Le gouvernement ne cache plus son choix de protéger les entreprises, une ligne dont l'abandon du projet de régenter les salaires des dirigeants du privé et l'hommage de François Hollande aux réformes de Gerhard Schroeder en Allemagne constituent les derniers signaux.
Vendredi dans le quotidien Les Echos, le ministre de l'Economie Pierre Moscovici a annoncé que l'encadrement du salaire des patrons du privé, dont certaines rémunérations abusives ont souvent fait la Une des journaux, ne passerait plus par la loi comme le gouvernement l'avait annoncé.
"Il n'y aura pas de projet de loi spécifique sur la gouvernance des entreprises", a-t-il expliqué.
Le ministre a ajouté avoir rencontré la semaine dernière la présidente du Medef, Laurence Parisot, et le président de l'Association française des entreprises privées (Afep), Pierre Pringuet, "qui se sont engagés à présenter rapidement un renforcement ambitieux de leur code de gouvernance".
"J'ai changé de méthode, je n'ai pas changé d'objectif. L'idée que nous puissions réguler et non pas légiférer n'est pas exclusive de la volonté de limiter certains excès", s'est-il défendu un peu plus tard en marge d'une conférence de presse.
Interrogé sur les critiques qui ont immédiatement surgi, notamment à la gauche du PS, il a promis qu'il n'y avait "aucun renoncement d'aucune sorte". "Cela ne veut pas dire que l'Etat abandonne ses ambitions, ses volontés, cela veut dire qu'il procède par le dialogue", a-t-il insisté.
"Pendant ce temps, la pauvreté augmente. Le pouvoir d'achat de la population recule. Mais les grands patrons pourront continuer à s'augmenter sans limites. Moscovici le leur permet", a rétorqué le leader du Front de Gauche, Jean-Luc Mélenchon.
La loi en projet prévoyait essentiellement de soumettre à l'assemblée générale des actionnaires l'ensemble des rémunérations des dirigeants de l'entreprise.
Pour Gaël Sliman, politologue chez BVA, cet abandon, comme l'éloge rendu à Gerard Schroeder par François Hollande la veille, marque l'affichage d'une ligne politique social-démocrate "assumée".
"On est dans une phase 2 pour François Hollande où il assume une ligne politique beaucoup plus clairement social-démocrate, blairiste, schroederienne", ajoute le spécialiste, en référence à l'ancien Premier ministre britannique et à l'ex-chancelier allemand, dont les politiques sont restées controversées à gauche.
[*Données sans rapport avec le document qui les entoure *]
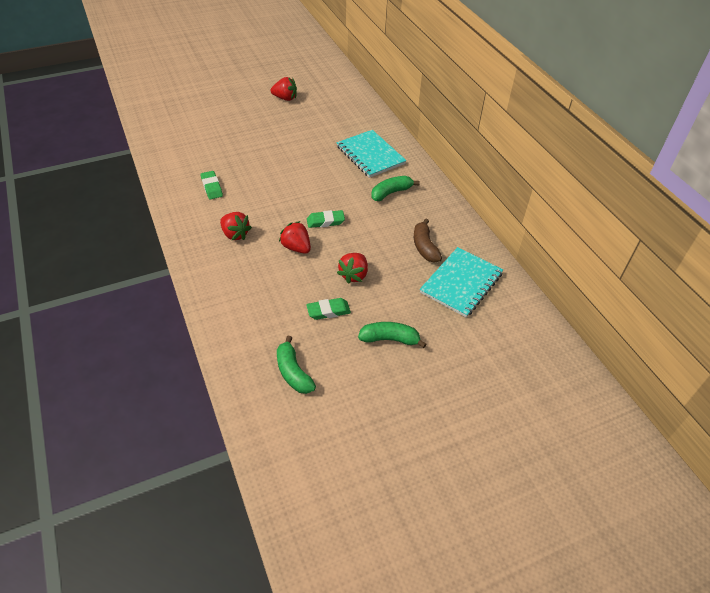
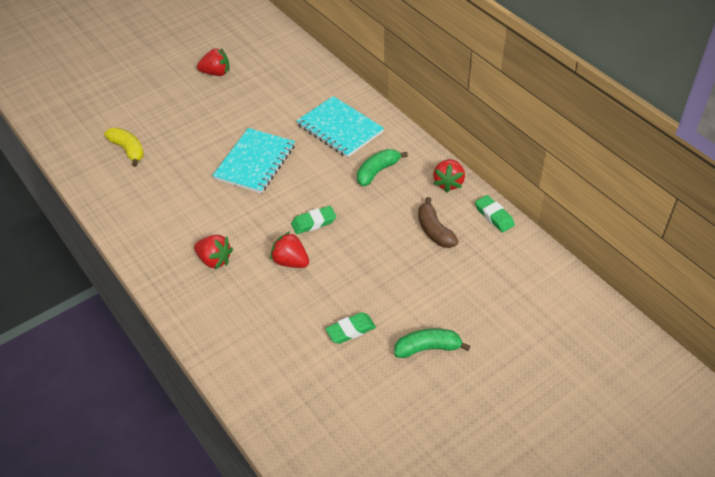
camera: 10 degrees left, 0 degrees up
(197, 141) = (128, 150): none -> yellow banana
(212, 187) = (166, 206): green eraser -> green eraser (494, 216)
(293, 372) = (334, 410): green banana -> none
(354, 275) = (366, 281): red strawberry -> red strawberry (448, 183)
(461, 283) = (486, 265): turquoise notebook -> turquoise notebook (255, 162)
"On tape d'un côté, on caresse de l'autre"
Directeur du département analyse et prévision à l'Observatoire français des conjonctures économiques, Xavier Timbeau est plus mesuré. Pour lui, la loi était trop compliquée à élaborer puisqu'elle ne s'imposait qu'aux chefs d'entreprise, alors même qu'aucune mesure n'est prise pour encadrer le salaires des acteurs ou des sportifs.
Mais il reconnaît que le gouvernement a pu "céder" au Medef, moyennant probablement une contrepartie. "Est-ce qu'ils ont cédé à blanc ou contre quelque chose ?", fait-il mine de s'interroger.
Il prend l'exemple inverse de la loi sur les sites rentables, dont le gouvernement lui-même confesse que son efficacité sera très limitée. C'est "un message envoyé aux syndicalistes", assure-t-il à l'AFP.
"On a un peu l'impression que la loi est faite pour faire plaisir à untel ou pour ne pas faire trop de peine à un autre", a-t-il analysé, évoquant un "manque de diagnostic général, d'image d'ensemble".
Il donne l'exemple du crédit d'impôt emploi compétitivité (CICE) de 20 milliards à destination des entreprises instauré peu après une augmentation de leur fiscalité d'un montant presque équivalent.
Mais selon lui, ces allers et retours - "on tape d'un côté, on caresse de l'autre" - manifestent surtout le fait que l'exécutif fait face au "problème de la gauche réaliste".
"Hollande est pris entre une grande désespérance, de grandes attentes, l'injonction à faire des choses très visibles, très concrètes d'un côté et être réaliste de l'autre, c'est-à-dire qu'on ne peut pas tout faire", analyse M. Timbeau.